From Forbes…
For decades, the standard approach to teaching kids how to decipher, or “decode,” text has rested on the assumption that it’s not necessary to explicitly teach the vast majority of them how to connect sounds in words to the letters that represent them. Teachers may throw in some of that instruction, often called “phonics,” but they’re guided by their training and materials to encourage kids to guess at words, using context or pictures. Scientific evidence has clearly shown, however, that many if not most children will struggle to become fluent readers unless they get systematic instruction in phonics.

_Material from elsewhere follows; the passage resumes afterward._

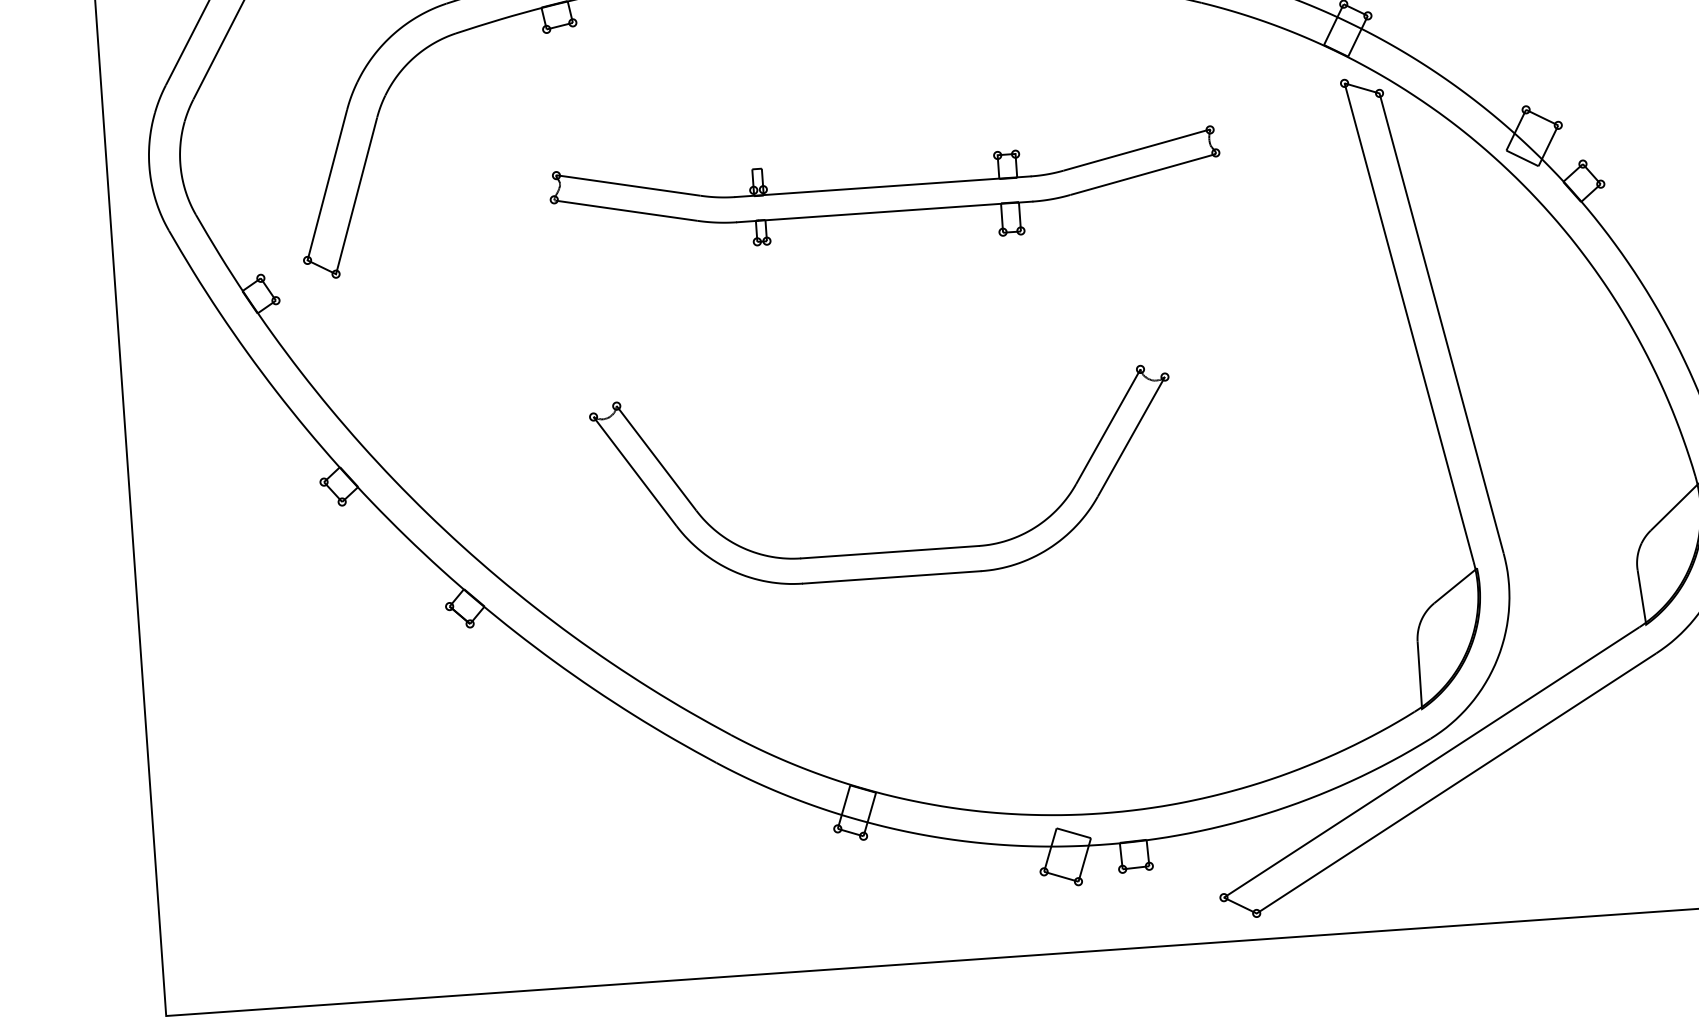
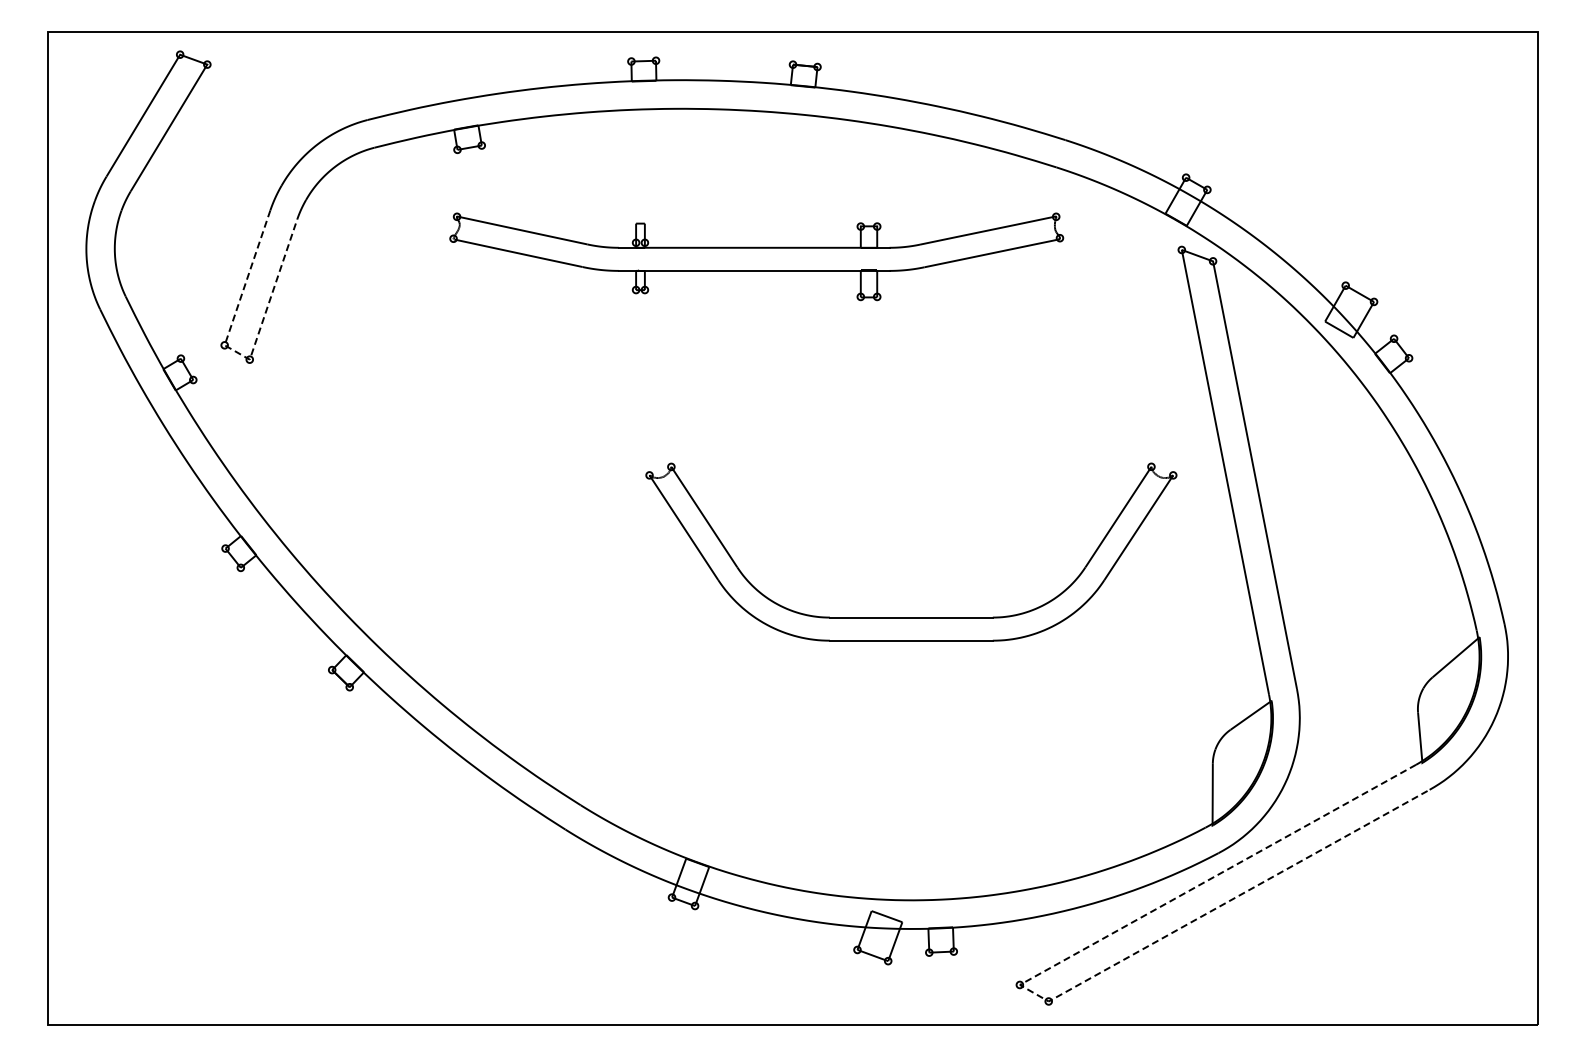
part: (886, 196) -> (756, 256), moved
line: (325, 269) -> (240, 354), solid -> dashed
part: (890, 552) -> (911, 617), moved
line: (1231, 900) -> (1026, 988), solid -> dashed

The difference between my oldest learning to read and my youngest, 15 years, is night and day. The oldest was just barely getting some of this crap, and the youngest only got a little bit of phonics. The middle kid, was somewhere inbetween. As a result, the amount of reading done for pleasure is the same. The oldest devours books, unfortunately a lot of HP fanfic, and learns by reading. The youngest, possibly the brightest, struggles absorbing via text. Doesn’t read very naturally.
We tried to counter this by teaching phonics at home, but the hammering in of “guessing” the word I believe has harmed her and her older sister for life. If she doesn’t know a word she essentially skips it, and her vocabulary is both wide and oddly narrow.
This is a method of teaching that has been proven not to work, but the speed the national standards change is so slow it’s not changing. It’s also supposed to somehow help disadvantaged kids, but doesn’t, which makes the inertia just that much harder to overcome to make a change. I believe this is worse than new math, since at least new math teaches you some method to get there. Even though it would have just been simpler to memorize simple addition and multiplication tables in elementary school instead of high school.
The new reading methods don’t actually give you tools to learn new words on their own. Given a difficult word they are left just staring at it until they give up, or use a traditional method they weren’t well taught on.